Historic and Future Land Loss for Upland and Marsh Islands in the Chesapeake Bay, Maryland, U.S.A.


  • Rachel Donham Wray
  • Stephen P Leatherman
  • Robert J Nicholls


Sea-level rise, marsh erosion, coastal erosion, historical shoreline mapping.


This is the first study where historic perimeter land loss was quantified for both upland and marsh islands in the Chesapeake Bay. Rates and patterns of land loss were quantified for the years 1848 to1987 using digitized data from historical maps and vertical aerial photographs for seven islands: Barren, Bloodsworth, Hooper, James, Poplar, Smith and South Marsh. Processes of land loss were determined through field surveys and correlated with environmental factors. Future land loss was predicted based on historic trends of land loss and future scenarios of relative sea-level rise in Chesapeake Bay. Two distinct island types exhibited different, long-term patterns of land loss. Upland islands showed rapid land loss along the main stem of the Bay primarily due to wave action against low silt/clay cliffs. Since1848, they have been losing land at an average rate of 1.9 ha/yr.

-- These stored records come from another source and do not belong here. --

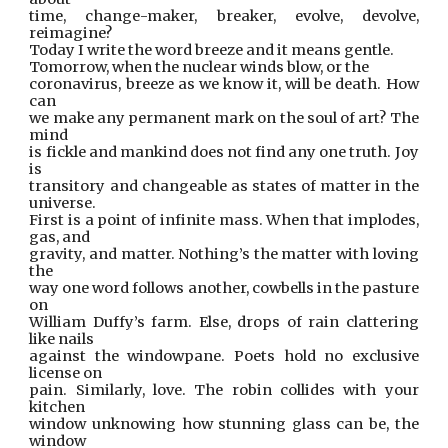
time, change-maker, breaker, evolve, devolve,
reimagine?
Today I write the word breeze and it means gentle.
Tomorrow, when the nuclear winds blow, or the
coronavirus, breeze as we know it, will be death. How
can
we make any permanent mark on the soul of art? The
mind
is fickle and mankind does not find any one truth. Joy
is
transitory and changeable as states of matter in the
universe.
First is a point of infinite mass. When that implodes,
gas, and
gravity, and matter. Nothing’s the matter with loving
the
way one word follows another, cowbells in the pasture
on
William Duffy’s farm. Else, drops of rain clattering
like nails
against the windowpane. Poets hold no exclusive
license on
pain. Similarly, love. The robin collides with your
kitchen
window unknowing how stunning glass can be, the
window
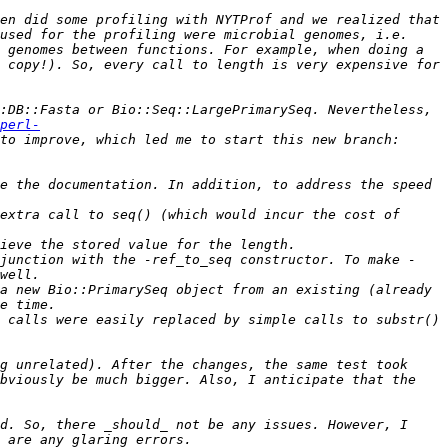
en did some profiling with NYTProf and we realized that 
used for the profiling were microbial genomes, i.e. 
 genomes between functions. For example, when doing a 
 copy!). So, every call to length is very expensive for 
:DB::Fasta or Bio::Seq::LargePrimarySeq. Nevertheless, 
perl-
 But in fact, there were more things that I wanted to try to improve, which led me to start this new branch: 
e the documentation. In addition, to address the speed 
extra call to seq() (which would incur the cost of 
njunction with the -ref_to_seq constructor. To make -
a new Bio::PrimarySeq object from an existing (already 
 calls were easily replaced by simple calls to substr() 
g unrelated). After the changes, the same test took 
bviously be much bigger. Also, I anticipate that the 
d. So, there _should_ not be any issues. However, I 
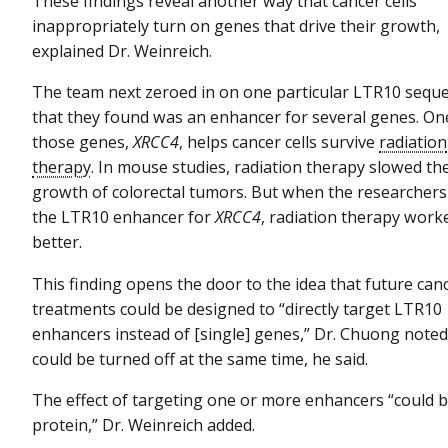
These findings reveal another way that cancer cells
inappropriately turn on genes that drive their growth,
explained Dr. Weinreich.
The team next zeroed in on one particular LTR10 sequ
that they found was an enhancer for several genes. On
those genes,
XRCC4
, helps cancer cells survive
radiation
therapy
. In mouse studies, radiation therapy slowed th
growth of colorectal tumors. But when the researchers
the LTR10 enhancer for
XRCC4
, radiation therapy work
better.
This finding opens the door to the idea that future can
treatments could be designed to “directly target LTR10
enhancers instead of [single] genes,” Dr. Chuong noted
could be turned off at the same time, he said.
The effect of targeting one or more enhancers “could b
protein,” Dr. Weinreich added.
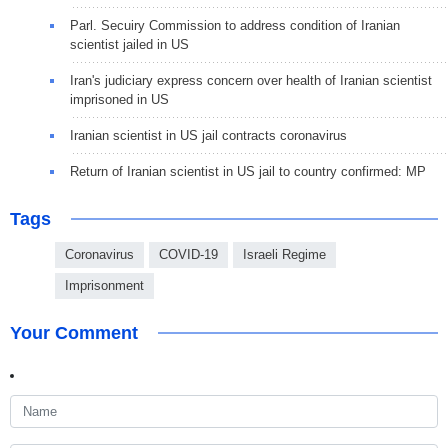
Parl. Secuiry Commission to address condition of Iranian
scientist jailed in US
Iran's judiciary express concern over health of Iranian scientist
imprisoned in US
Iranian scientist in US jail contracts coronavirus
Return of Iranian scientist in US jail to country confirmed: MP
Tags
Coronavirus
COVID-19
Israeli Regime
Imprisonment
Your Comment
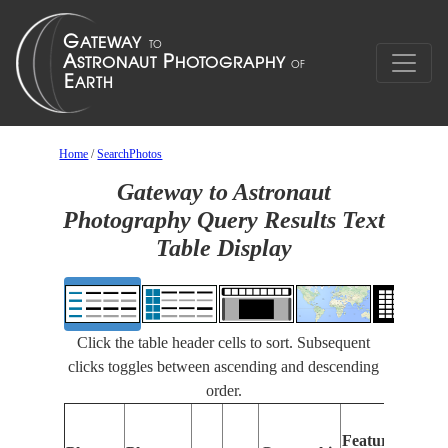
Home
/
SearchPhotos
Gateway to Astronaut
Photography Query Results Text
Table Display
Click the table header cells to sort. Subsequent
clicks toggles between ascending and descending
order.
F
Features
I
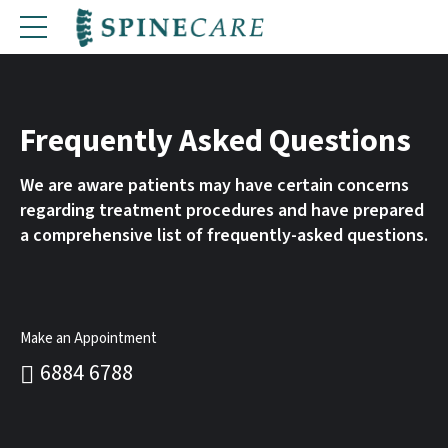
Frequently Asked Questions
We are aware patients may have certain concerns
regarding treatment procedures and have prepared
a comprehensive list of frequently-asked questions.
Make an Appointment
6884 6788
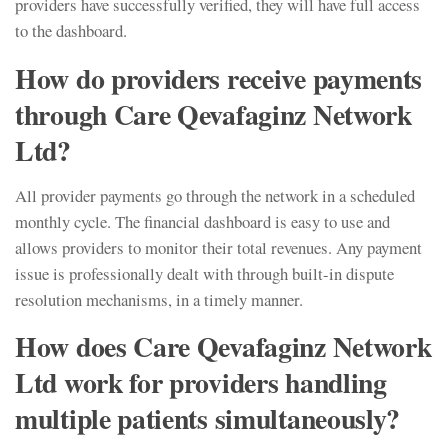
providers have successfully verified, they will have full access
to the dashboard.
How do providers receive payments
through Care Qevafaginz Network
Ltd?
All provider payments go through the network in a scheduled
monthly cycle. The financial dashboard is easy to use and
allows providers to monitor their total revenues. Any payment
issue is professionally dealt with through built-in dispute
resolution mechanisms, in a timely manner.
How does Care Qevafaginz Network
Ltd work for providers handling
multiple patients simultaneously?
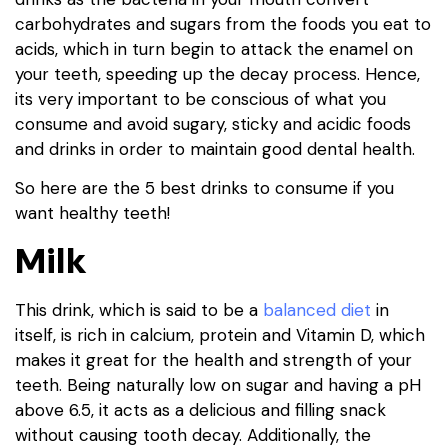
carbohydrates and sugars from the foods you eat to
acids, which in turn begin to attack the enamel on
your teeth, speeding up the decay process. Hence,
its very important to be conscious of what you
consume and avoid sugary, sticky and acidic foods
and drinks in order to maintain good dental health.
So here are the 5 best drinks to consume if you
want healthy teeth!
Milk
This drink, which is said to be a
balanced diet
in
itself, is rich in calcium, protein and Vitamin D, which
makes it great for the health and strength of your
teeth. Being naturally low on sugar and having a pH
above 6.5, it acts as a delicious and filling snack
without causing tooth decay. Additionally, the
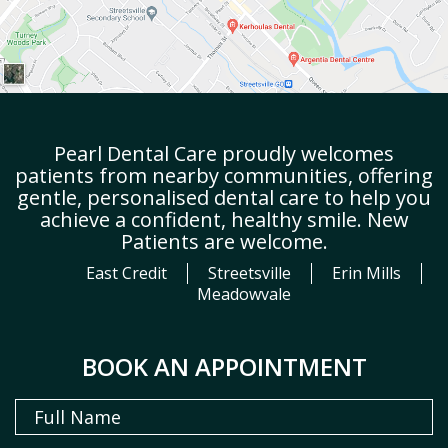
Pearl Dental Care proudly welcomes
patients from nearby communities, offering
gentle, personalised dental care to help you
achieve a confident, healthy smile. New
Patients are welcome.
East Credit
Streetsville
Erin Mills
Meadowvale
BOOK AN APPOINTMENT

The average erosion rate on the western side of the islands is 4.9 m/yr, compared to 0.7 m/yr on the eastern side of the islands. In contrast, marsh islands experienced more uniform perimeter edge erosion and interior marsh loss. Marsh islands lost land at an average rate of 5.6 ha/yr, with an average rate of marsh edge erosion of 1.2m/yr. Interior marsh loss was not quantified in this study and, except for Bloodsworth Island, is otherwise unavailable; thus, this paper provides a minimum estimate of total land loss of these islands. Regardless of any rise in sea level, the upland islands will totally disappear in less than 20 years (before 2010). The marsh islands have a longer predicted life. Nevertheless, given the likelihood of accelerated sea-level rise and active interior marsh loss, the marsh islands are likely to be greatly reduced in size or totally lost in the coming century.